Limb landmark coordinates:
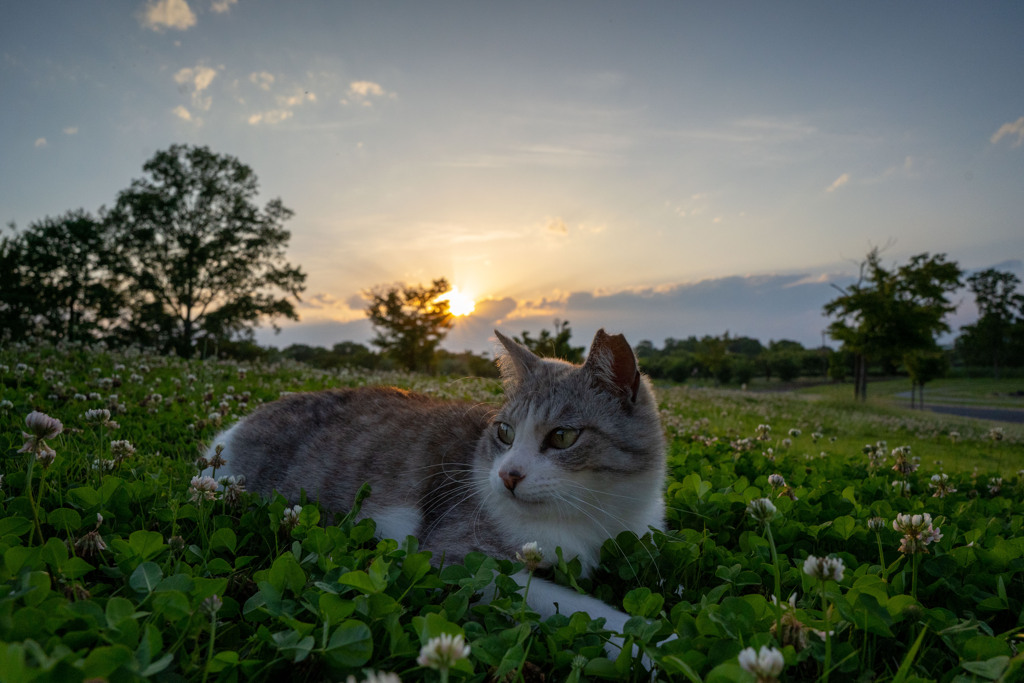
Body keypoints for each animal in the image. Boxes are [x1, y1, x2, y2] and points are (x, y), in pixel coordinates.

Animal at [203, 331, 667, 655]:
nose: (508, 476)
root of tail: (229, 435)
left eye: (563, 437)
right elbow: (574, 605)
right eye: (504, 432)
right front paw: (653, 645)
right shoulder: (456, 557)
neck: (590, 514)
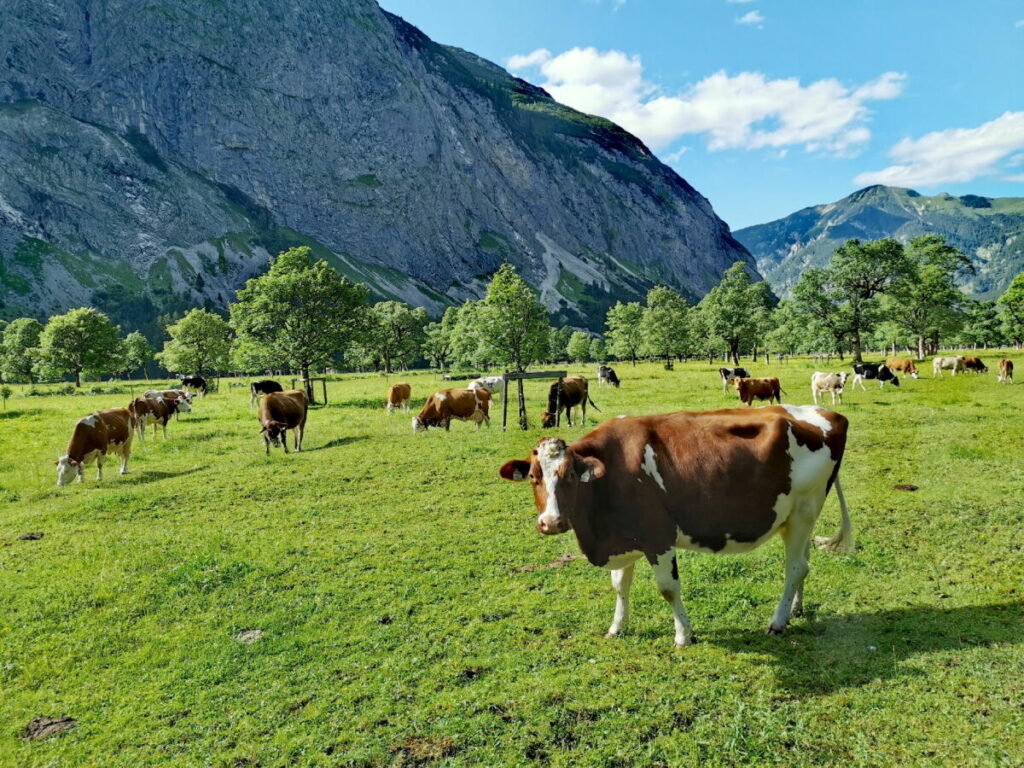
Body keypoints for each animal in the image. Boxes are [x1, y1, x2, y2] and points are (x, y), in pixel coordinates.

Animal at [499, 405, 851, 647]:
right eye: (533, 477)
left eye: (570, 474)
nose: (551, 522)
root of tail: (826, 413)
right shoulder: (623, 535)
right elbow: (620, 585)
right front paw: (617, 627)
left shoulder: (658, 536)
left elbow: (668, 588)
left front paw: (683, 635)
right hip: (795, 518)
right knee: (803, 561)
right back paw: (795, 609)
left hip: (805, 508)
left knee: (795, 567)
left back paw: (777, 621)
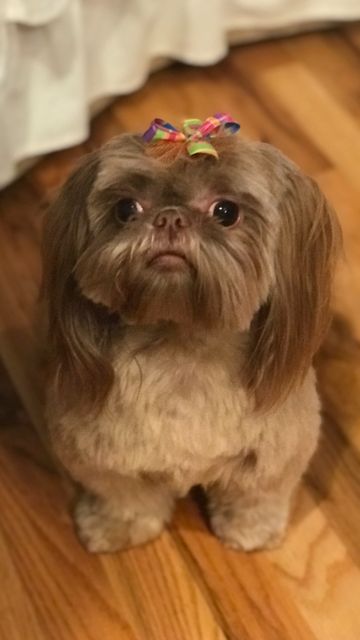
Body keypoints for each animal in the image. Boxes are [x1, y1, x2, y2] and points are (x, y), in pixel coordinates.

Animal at [42, 114, 340, 552]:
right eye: (125, 208)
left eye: (226, 211)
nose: (169, 217)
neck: (181, 348)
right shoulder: (100, 453)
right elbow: (124, 496)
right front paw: (117, 527)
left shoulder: (277, 451)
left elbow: (256, 495)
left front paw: (250, 532)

Task details
Nothing but an exact copy of the data, without its images, should make up your answer.

Solution for this problem
Body keypoints for each animal in the image. Boxes are [x1, y1, x2, y2] and points are (x, y), in pixel coordinates.

Animal at [203, 331, 667, 655]:
nose: (508, 476)
root of tail: (229, 435)
left eye: (563, 437)
right elbow: (574, 605)
right eye: (504, 432)
right front paw: (653, 645)
right shoulder: (456, 557)
neck: (590, 514)
Body keypoints for each animal in the image. Boxes are [x1, y1, x2, y2] and points are (x, y), in pixel coordinates.

Animal at [499, 405, 851, 647]:
right eye: (533, 477)
left eye: (570, 474)
nose: (551, 522)
root of tail: (826, 413)
right shoulder: (623, 535)
right elbow: (620, 585)
right front paw: (617, 627)
left shoulder: (658, 536)
left elbow: (668, 588)
left front paw: (683, 635)
right hip: (795, 518)
right knee: (803, 561)
right back paw: (795, 609)
left hip: (805, 508)
left knee: (795, 567)
left back paw: (777, 621)
Body keypoints for each animal in the image. Boxes are [x1, y1, x2, y2] and points are (x, y), in pixel coordinates.

Animal at [42, 114, 340, 552]:
right eye: (125, 208)
left eye: (226, 211)
nose: (169, 217)
neck: (181, 348)
right shoulder: (100, 453)
right elbow: (124, 496)
right front paw: (117, 527)
left shoulder: (277, 451)
left elbow: (256, 495)
left front paw: (250, 532)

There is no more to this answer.